#### [Job]
Every entry that follows must be written out exactly, apart from its pictures.

══════

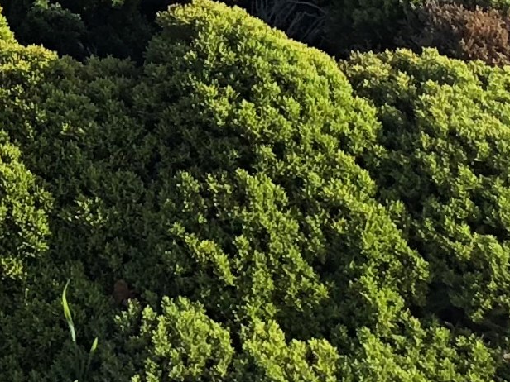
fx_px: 2401
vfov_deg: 8.5
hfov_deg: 10.1
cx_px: -821
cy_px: -476
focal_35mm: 163
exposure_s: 1/631
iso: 20
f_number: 1.8
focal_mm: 4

══════

#### [Answer section]
fx_px: 2401
vfov_deg: 8.5
hfov_deg: 10.1
cx_px: -821
cy_px: -476
focal_35mm: 163
exposure_s: 1/631
iso: 20
f_number: 1.8
focal_mm: 4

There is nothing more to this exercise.